Да, так вот, перед самой войной решили этот рудник расширить. Старая штольня слишком длинной была, кое-где свод стал проседать, трещины появились. Решили тогда в новом месте к рудному телу штольни пробивать — не знали еще, что руды здесь подходят к самой поверхности. Построили около вот этих скал помост вроде большого причала, и вон там, — показал мастер в дальний угол бухты, — начали новые штольни прокладывать. Начали, да не успели, война помешала. Я со своими дружками-горняками ушел партизанить, а немцы, как только захватили это место, жителей выгнали, а поселок сожгли.
Потом нашему отряду дали задание — взорвать штольню, сжечь помост. Это мы сделали. Штольня села прочно, наверное, до самых выработок, да и помост сгорел без остатка. А больше я ничего не знаю. Наш отряд перебросили в другой район, потом я служил в армии. После войны заглянул сюда. Все пусто, заброшено, от поселка и следа нет, сохранились окопы, да и те уже зарастать начали. Дорога оказалась заваленной, ущелье — заминированным и опутанным колючей проволокой, вот там, по вершинам гор, тоже шли проволочные заграждения. Даже то место, где мы начали новые штольни, и то немец взорвал…
Первым простился Буранов: он торопился на автобус. Затем ушли Обуховский и Довбыш, а за ними — Крестич и Шорохов. Бондарук и Рыбаков остались одни. Капитан третьего ранга полулежал на постели, опершись на подушки, и чертил на листе бумаги.
— Гидростатический взрыватель может быть и в зарядном отделении, и в парашютном, и в отделении боевой аппаратуры. В первую очередь нужно обезвредить его. Затем лучше всего снять акустический взрыватель… — говорил он.
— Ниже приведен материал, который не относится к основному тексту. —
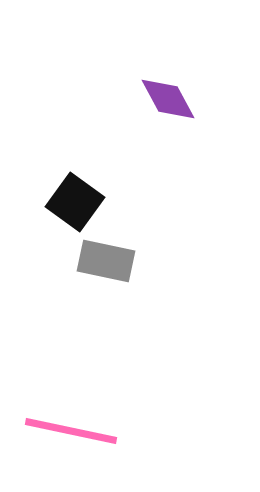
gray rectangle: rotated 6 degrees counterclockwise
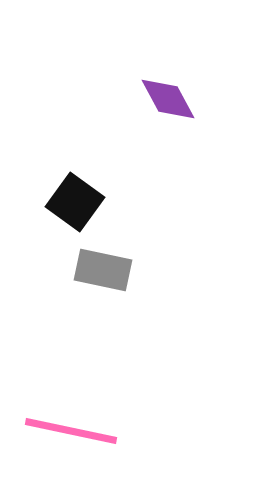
gray rectangle: moved 3 px left, 9 px down
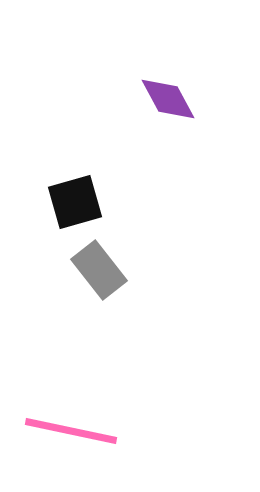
black square: rotated 38 degrees clockwise
gray rectangle: moved 4 px left; rotated 40 degrees clockwise
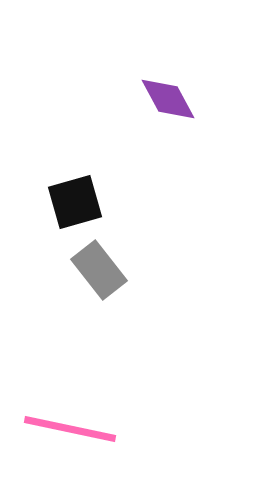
pink line: moved 1 px left, 2 px up
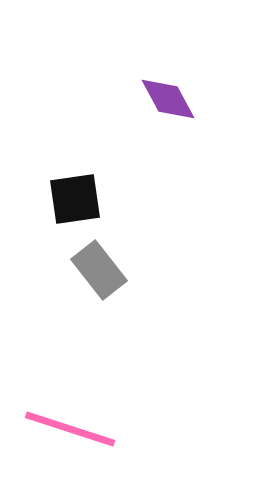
black square: moved 3 px up; rotated 8 degrees clockwise
pink line: rotated 6 degrees clockwise
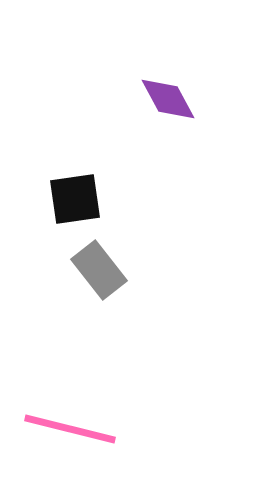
pink line: rotated 4 degrees counterclockwise
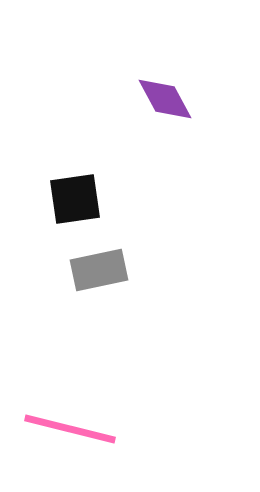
purple diamond: moved 3 px left
gray rectangle: rotated 64 degrees counterclockwise
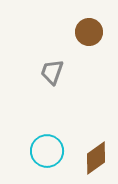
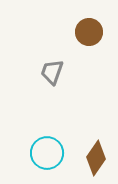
cyan circle: moved 2 px down
brown diamond: rotated 20 degrees counterclockwise
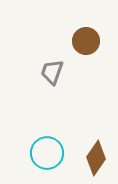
brown circle: moved 3 px left, 9 px down
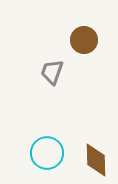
brown circle: moved 2 px left, 1 px up
brown diamond: moved 2 px down; rotated 36 degrees counterclockwise
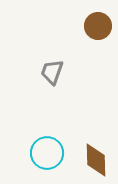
brown circle: moved 14 px right, 14 px up
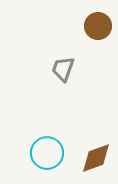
gray trapezoid: moved 11 px right, 3 px up
brown diamond: moved 2 px up; rotated 72 degrees clockwise
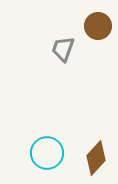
gray trapezoid: moved 20 px up
brown diamond: rotated 28 degrees counterclockwise
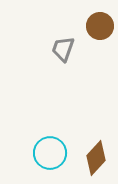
brown circle: moved 2 px right
cyan circle: moved 3 px right
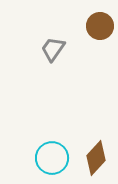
gray trapezoid: moved 10 px left; rotated 16 degrees clockwise
cyan circle: moved 2 px right, 5 px down
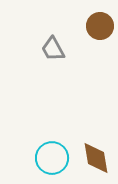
gray trapezoid: rotated 64 degrees counterclockwise
brown diamond: rotated 52 degrees counterclockwise
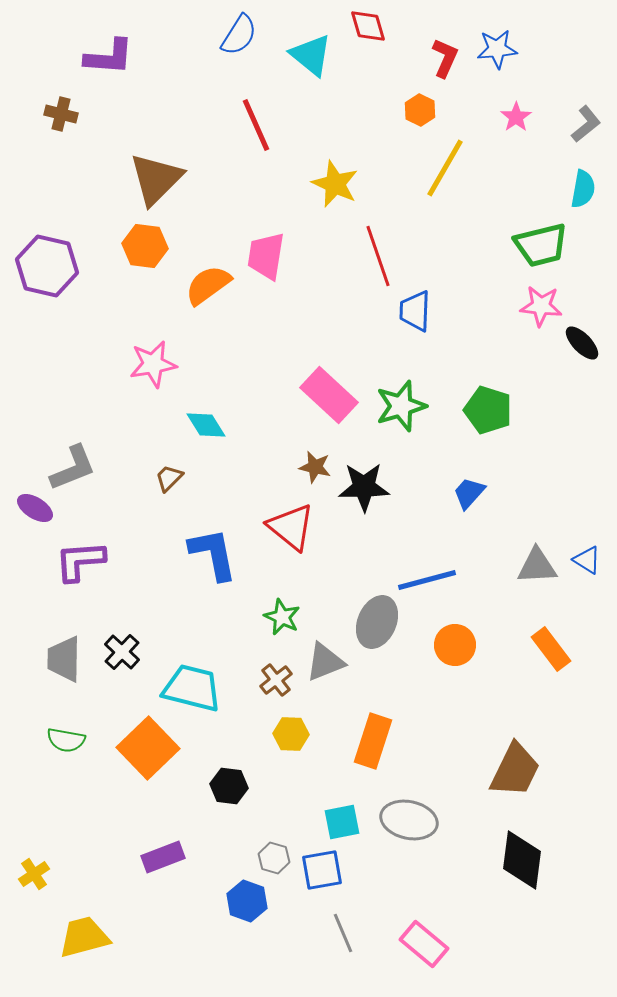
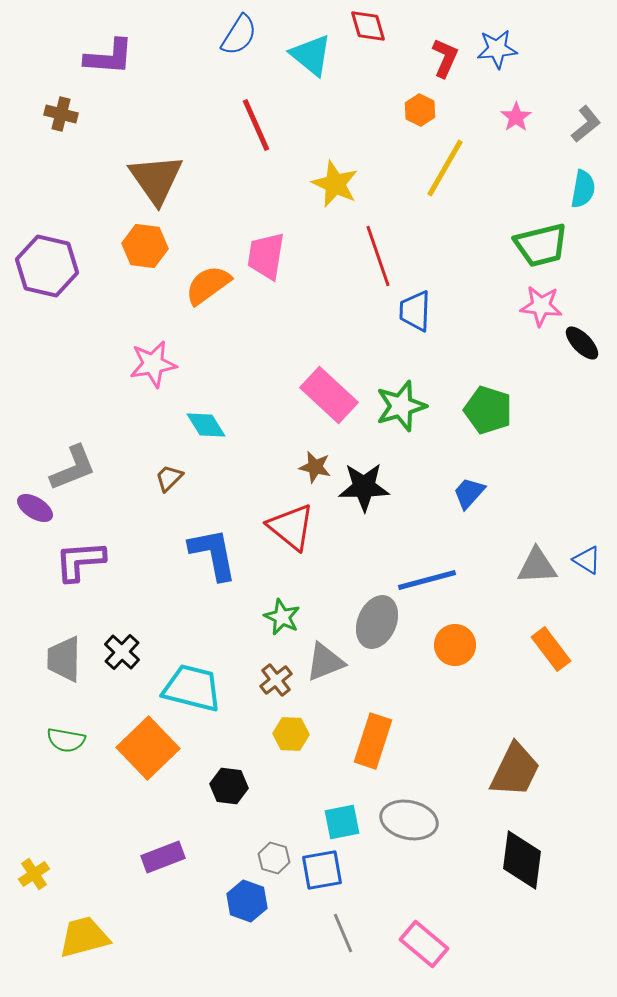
brown triangle at (156, 179): rotated 20 degrees counterclockwise
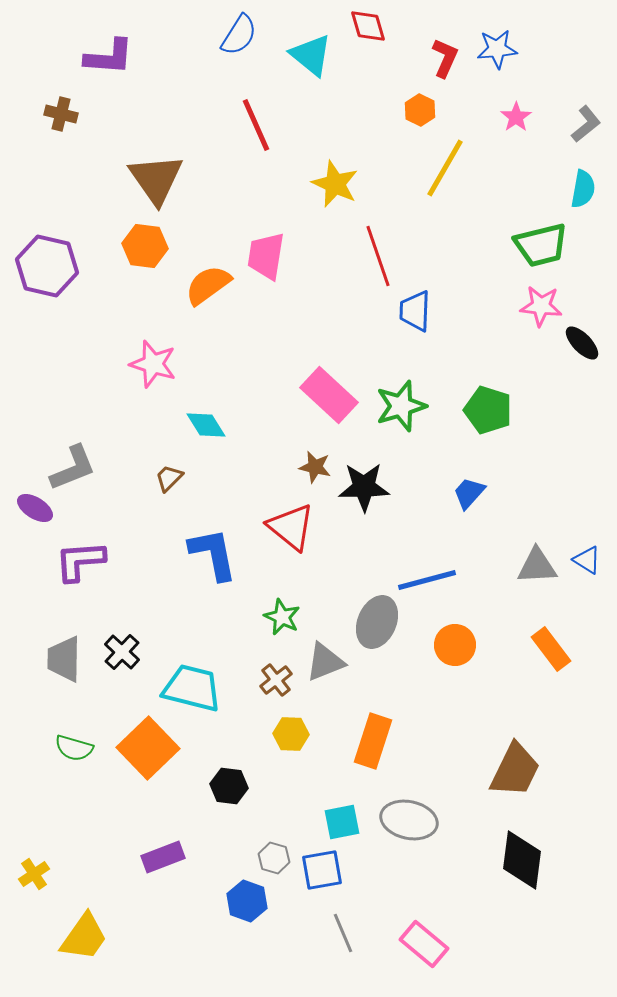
pink star at (153, 364): rotated 27 degrees clockwise
green semicircle at (66, 740): moved 8 px right, 8 px down; rotated 6 degrees clockwise
yellow trapezoid at (84, 937): rotated 140 degrees clockwise
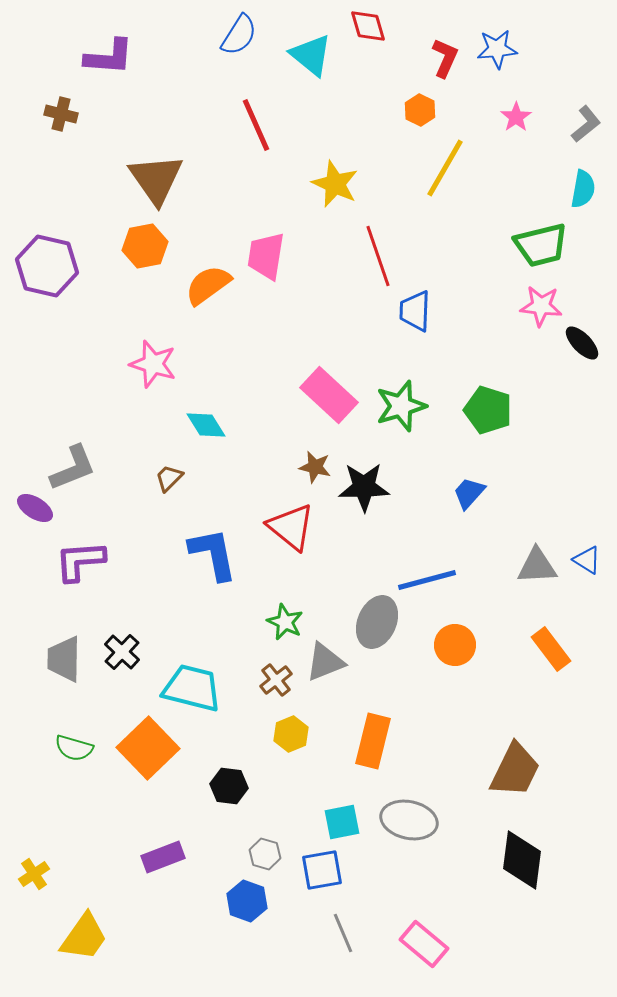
orange hexagon at (145, 246): rotated 18 degrees counterclockwise
green star at (282, 617): moved 3 px right, 5 px down
yellow hexagon at (291, 734): rotated 24 degrees counterclockwise
orange rectangle at (373, 741): rotated 4 degrees counterclockwise
gray hexagon at (274, 858): moved 9 px left, 4 px up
Бондарук смотрел, поддакивал, но мысли его были далеко. Он пытался заставить себя думать о мине, которую ему предстояло разоружить, но почему-то вспоминалось детство, работа на мотоциклетном заводе, и, уже совсем некстати, встало в памяти лицо его бывшей жены. Сейчас он спокойно вспоминал о ней, горечь обиды уже прошла, но ему вдруг стало жаль, до боли жаль своего чувства, прожитых с нею лет. Ведь ничего, буквально ничего не связывало их: разные вкусы, разные интересы, разные взгляды на жизнь…
— Надо было бы раньше разойтись, — не замечая, что говорит вслух, подумал он.
— Что — раньше? — переспросил Рыбаков.
— Да так, это я о своем, — смущенно ответил Бондарук и усилием воли отогнал воспоминания.